Continuing where his first film in the U.S.A. triology left off, Dogville, Lars von Trier’s Manderlay (2005) charts a more compact, more scathing, and of course, more emotionally challenging path.

Grace (Bryce Dallas Howard) and her father’s band of gangsters stumble upon a southern country town that still employs slavery. Grace orders that the town release their hold on the slaves, that it begin teaching democracy and freedom, and that the whites must repay their debt. Of course, since this is von Trier we’re talking about, any ideals that Grace exhibits are eventually called into question, so that the film examines whether forced democracy still isn’t a form of monarchy, despite how compliant the African-Americans initially seem. As always, questions of community and the true self are explored and commented upon.
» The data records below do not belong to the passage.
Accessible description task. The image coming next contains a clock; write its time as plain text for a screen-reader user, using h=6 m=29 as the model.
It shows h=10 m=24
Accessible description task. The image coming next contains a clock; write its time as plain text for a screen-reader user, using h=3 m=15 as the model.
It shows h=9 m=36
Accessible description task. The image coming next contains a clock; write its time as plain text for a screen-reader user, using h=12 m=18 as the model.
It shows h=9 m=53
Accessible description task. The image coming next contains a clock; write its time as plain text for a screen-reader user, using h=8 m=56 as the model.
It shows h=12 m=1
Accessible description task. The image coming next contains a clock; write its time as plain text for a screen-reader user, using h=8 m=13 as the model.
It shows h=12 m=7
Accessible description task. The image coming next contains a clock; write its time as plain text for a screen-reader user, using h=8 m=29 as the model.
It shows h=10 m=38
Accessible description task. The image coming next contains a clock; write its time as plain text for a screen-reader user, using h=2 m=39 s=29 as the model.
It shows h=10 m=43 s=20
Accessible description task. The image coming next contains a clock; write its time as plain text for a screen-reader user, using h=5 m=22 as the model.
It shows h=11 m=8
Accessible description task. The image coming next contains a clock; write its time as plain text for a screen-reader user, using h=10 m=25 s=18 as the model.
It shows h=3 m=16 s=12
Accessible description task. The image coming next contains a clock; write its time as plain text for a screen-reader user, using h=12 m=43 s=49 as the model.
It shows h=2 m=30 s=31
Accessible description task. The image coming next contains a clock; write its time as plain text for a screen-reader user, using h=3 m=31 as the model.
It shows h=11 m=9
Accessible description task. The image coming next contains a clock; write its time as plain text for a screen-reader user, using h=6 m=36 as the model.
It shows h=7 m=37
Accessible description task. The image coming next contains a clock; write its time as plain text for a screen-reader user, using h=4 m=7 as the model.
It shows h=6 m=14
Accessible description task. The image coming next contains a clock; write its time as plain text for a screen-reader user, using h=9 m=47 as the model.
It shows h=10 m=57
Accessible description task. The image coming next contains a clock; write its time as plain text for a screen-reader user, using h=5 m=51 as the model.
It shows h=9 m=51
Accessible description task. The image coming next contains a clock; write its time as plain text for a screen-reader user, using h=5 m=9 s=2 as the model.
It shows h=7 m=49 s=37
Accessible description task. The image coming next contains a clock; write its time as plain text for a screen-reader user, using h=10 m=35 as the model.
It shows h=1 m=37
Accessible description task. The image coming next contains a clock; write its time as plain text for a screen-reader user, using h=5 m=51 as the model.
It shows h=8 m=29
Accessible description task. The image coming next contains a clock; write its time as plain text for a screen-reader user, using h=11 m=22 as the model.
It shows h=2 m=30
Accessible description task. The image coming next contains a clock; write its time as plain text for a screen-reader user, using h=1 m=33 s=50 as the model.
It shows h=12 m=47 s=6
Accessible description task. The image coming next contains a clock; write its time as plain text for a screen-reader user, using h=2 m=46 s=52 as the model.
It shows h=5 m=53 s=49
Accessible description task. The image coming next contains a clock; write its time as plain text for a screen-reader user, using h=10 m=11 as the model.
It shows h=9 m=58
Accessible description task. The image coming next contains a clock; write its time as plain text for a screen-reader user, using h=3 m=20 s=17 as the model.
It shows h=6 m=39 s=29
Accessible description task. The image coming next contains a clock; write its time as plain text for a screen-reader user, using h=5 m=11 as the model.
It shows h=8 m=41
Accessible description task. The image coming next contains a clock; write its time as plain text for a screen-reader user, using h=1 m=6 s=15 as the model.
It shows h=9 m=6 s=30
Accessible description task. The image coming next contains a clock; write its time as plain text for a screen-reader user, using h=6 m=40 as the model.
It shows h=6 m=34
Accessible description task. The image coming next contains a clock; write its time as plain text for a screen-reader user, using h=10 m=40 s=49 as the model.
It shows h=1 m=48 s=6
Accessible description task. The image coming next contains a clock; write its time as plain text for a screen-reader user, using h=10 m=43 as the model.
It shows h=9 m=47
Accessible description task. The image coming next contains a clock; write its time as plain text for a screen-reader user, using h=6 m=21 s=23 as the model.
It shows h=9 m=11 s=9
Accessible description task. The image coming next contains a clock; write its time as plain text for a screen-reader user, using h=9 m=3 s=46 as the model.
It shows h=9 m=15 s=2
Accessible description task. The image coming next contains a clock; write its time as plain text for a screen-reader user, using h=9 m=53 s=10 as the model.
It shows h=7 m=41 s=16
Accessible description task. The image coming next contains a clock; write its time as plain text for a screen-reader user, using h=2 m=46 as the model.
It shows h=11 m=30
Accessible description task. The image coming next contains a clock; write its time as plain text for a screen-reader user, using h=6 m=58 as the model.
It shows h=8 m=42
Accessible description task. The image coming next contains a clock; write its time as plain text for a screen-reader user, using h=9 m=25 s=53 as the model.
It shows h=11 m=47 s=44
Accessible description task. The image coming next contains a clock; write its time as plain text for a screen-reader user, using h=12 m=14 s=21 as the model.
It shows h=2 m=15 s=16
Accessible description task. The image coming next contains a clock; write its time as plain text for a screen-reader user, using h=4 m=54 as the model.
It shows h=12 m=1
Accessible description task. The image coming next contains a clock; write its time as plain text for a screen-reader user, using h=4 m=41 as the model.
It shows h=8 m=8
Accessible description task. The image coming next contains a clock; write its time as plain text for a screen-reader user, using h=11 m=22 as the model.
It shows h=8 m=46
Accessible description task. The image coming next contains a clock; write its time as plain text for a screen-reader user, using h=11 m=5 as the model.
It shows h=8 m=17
Grace is initially positioned as a character who is not vain, but by the end of the film she has surrendered to her pride and reveals herself to be as guilty of ulterior motives as any other. Implicit in this newfound realization comes the social critique from Manderlay that anyone who forcefully legitimizes a takeover/regime change must still be examined for their ulterior motives. And while the scope of this little summary isn’t to bring national politics into the fray, von Trier is a little too blunt to not intentionally satarize these details. And while it may be too easy a target, it is also a potentially valid one.

Still, the ending of the film, which forces a reversal of assumption about character intention on the part of Wilhelm (Danny Glover, demonstrating solid range and restraint), does attempt to escape such pedantics and legitimately question the nature/need for some level of slavery, even as at adheres to the idea of female martyrdom so expected in a Lars von Trier film.

The problem with judging this film, then, comes primarily in questioning how many successive times von Trier can exploit the same, albeit fertile, ideas of martyrdom before one tires of the repetitive thematics and wishes for von Trier to try something new. This is why Breaking the Waves is the lone masterpiece of von Trier’s films viewed by this author. It was the first to use these tricks, and so it claimed them as vital and innovative. Now, however, despite retaining a quality picture, there are reservations in awarding a film that recycles so many ideas.

A dissenting opinion of Manderlay can be found here, and its criticisms are all indeed valid. But if the film works emotionally, and this author believes it does, then von Trier’s belief in this work, despite being didactic, is nonetheless engaging and worth viewing for anyone at all interested in the exploration of challenging ideas.